• _YOUR ASSIGNMENT_
Set down exactly the lines in the records below that run from the line with "Page size: 1241x1754." to the line with "List each element's type, its", inclusive, and nothing more.

════════════════

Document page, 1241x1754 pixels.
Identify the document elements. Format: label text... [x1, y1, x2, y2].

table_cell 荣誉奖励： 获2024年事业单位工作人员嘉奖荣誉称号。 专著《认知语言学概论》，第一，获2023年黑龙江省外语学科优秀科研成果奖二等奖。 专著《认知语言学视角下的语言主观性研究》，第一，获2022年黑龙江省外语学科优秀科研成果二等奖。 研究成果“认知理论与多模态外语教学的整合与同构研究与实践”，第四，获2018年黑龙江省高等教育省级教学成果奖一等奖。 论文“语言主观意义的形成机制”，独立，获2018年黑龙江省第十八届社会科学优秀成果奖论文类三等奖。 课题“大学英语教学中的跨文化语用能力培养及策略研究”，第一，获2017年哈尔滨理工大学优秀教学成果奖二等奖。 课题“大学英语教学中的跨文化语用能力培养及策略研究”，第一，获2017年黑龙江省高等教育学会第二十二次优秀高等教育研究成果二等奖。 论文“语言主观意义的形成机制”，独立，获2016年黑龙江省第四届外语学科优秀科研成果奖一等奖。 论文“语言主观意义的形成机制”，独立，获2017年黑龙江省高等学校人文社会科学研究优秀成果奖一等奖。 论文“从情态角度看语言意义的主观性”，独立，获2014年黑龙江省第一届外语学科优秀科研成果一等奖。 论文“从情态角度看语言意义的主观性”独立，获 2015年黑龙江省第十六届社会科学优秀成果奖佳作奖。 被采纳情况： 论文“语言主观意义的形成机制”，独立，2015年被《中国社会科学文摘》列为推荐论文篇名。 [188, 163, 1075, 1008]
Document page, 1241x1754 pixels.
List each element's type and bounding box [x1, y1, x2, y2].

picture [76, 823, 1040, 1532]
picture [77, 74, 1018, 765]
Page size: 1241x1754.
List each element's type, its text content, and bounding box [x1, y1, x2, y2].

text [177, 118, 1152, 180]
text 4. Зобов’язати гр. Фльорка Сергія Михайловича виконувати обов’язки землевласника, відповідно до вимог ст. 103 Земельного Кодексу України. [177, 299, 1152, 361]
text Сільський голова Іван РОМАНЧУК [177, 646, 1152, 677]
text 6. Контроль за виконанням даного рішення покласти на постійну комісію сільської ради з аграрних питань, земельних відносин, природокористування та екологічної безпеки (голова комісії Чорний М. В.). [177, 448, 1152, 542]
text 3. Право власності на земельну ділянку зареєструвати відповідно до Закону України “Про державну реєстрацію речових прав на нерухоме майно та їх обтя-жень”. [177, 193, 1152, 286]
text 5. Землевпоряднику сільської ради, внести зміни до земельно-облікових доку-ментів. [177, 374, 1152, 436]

════════════════

• _WRITTEN ANSWER_
Page size: 1241x1754.
List each element's type, its text content, and bounding box [x1, y1, x2, y2].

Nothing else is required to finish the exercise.